To address this imbalance, a control unit first calculates an expert distribution from the set of tokens, identifying the probability that a token will be routed to each expert. This distribution is expressed as an expert distribution tree, with leaf nodes representing experts and weighted edges indicating the probability that a token will be processed by the corresponding expert (e.g., see FIG. 8A). For the example above, the calculated probabilities are 0.6 for E1, 0.2 for E2, and 0.1 for each of E3 and E4.

The control unit then performs a coarse load-balancing operation augmenting the expert distribution tree with intermediate nodes representing the cores, thereby creating an expert assignment tree (e.g., see FIG. 8C). In this structure, E1 is assigned to both Core A and Core B so that each core processes approximately half of E1's predicted load. In the resulting expert assignment tree, Core A is allocated E1 (30% of the total workload) and E2 (20%), and Core B is allocated E1 (30%), E3 (10%), and E4 (10%). This allocation yields a predicted total workload of approximately 50% for each core, matching their processing capacities. Note that an example expert assignment tree for the naïve mapping (described earlier) is illustrated in FIG. 8B.

Short-answer chart tasks:
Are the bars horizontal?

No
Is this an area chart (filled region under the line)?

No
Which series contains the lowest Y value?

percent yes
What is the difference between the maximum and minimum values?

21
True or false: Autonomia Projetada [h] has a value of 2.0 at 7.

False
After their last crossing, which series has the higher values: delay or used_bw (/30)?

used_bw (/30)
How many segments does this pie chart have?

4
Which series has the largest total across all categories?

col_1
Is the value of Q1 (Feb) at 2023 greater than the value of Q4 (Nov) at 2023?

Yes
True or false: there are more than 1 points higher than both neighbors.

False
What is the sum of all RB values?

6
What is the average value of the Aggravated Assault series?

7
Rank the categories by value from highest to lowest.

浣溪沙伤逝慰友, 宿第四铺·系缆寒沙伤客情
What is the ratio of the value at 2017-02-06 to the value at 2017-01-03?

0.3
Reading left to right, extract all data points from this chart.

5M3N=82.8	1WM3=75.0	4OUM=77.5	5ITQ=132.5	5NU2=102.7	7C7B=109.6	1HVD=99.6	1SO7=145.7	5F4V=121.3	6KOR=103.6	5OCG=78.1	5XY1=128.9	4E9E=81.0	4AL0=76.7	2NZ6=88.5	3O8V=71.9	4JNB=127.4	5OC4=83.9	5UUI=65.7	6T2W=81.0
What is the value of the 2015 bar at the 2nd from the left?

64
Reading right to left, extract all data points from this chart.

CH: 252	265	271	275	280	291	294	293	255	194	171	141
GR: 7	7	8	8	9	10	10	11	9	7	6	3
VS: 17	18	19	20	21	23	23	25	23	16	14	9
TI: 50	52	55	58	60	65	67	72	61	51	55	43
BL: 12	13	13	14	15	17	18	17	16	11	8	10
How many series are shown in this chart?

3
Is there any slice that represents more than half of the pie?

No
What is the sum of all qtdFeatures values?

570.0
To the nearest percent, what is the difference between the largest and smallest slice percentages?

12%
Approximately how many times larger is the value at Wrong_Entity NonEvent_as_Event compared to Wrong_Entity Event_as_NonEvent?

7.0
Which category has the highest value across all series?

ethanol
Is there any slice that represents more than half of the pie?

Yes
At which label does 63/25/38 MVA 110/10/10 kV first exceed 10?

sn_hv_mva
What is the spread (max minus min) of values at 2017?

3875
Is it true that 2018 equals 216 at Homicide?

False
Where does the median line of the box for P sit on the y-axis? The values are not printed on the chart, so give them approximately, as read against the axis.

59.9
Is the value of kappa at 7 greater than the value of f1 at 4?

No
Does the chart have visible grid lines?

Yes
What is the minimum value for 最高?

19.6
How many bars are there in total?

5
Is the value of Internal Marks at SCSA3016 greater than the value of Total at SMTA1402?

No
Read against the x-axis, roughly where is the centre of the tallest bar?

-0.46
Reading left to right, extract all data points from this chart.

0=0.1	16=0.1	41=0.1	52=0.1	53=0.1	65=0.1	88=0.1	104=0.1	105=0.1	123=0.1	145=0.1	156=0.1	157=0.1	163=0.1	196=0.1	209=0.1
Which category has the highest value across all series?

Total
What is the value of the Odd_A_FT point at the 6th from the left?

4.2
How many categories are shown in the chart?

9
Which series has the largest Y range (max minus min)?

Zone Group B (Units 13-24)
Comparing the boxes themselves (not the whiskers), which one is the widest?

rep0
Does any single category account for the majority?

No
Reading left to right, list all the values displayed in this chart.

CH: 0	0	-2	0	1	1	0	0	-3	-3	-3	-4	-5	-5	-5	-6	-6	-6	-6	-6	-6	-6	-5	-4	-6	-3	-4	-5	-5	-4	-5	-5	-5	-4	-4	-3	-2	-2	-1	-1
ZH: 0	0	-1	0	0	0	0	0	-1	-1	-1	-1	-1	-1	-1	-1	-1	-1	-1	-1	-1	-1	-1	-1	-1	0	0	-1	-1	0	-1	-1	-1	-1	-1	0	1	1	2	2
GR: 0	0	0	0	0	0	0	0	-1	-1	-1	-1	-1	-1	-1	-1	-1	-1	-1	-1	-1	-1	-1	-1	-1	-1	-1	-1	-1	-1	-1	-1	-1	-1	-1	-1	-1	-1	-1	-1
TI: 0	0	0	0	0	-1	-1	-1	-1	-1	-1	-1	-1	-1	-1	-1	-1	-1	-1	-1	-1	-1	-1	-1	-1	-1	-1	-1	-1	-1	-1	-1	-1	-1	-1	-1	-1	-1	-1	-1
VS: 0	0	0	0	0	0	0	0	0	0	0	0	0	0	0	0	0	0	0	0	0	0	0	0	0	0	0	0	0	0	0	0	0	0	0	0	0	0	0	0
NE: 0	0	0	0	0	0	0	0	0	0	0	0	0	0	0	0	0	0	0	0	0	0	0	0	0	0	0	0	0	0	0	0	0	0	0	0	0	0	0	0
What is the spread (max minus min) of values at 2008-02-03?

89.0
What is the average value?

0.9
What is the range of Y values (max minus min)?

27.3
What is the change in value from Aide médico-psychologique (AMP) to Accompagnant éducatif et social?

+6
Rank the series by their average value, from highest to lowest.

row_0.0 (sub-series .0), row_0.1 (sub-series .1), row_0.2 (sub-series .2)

Required work:
Answer from the load-balancing passage:
(a) What probability is calculated for E2?
(b) Which cores is E1 assigned to in the expert assignment tree?
(c) What predicted total workload does the allocation yield for each core?
This material stands apart from the load-balancing passage.

Solution for this task:
(a) 0.2
(b) Core A and Core B
(c) Approximately 50%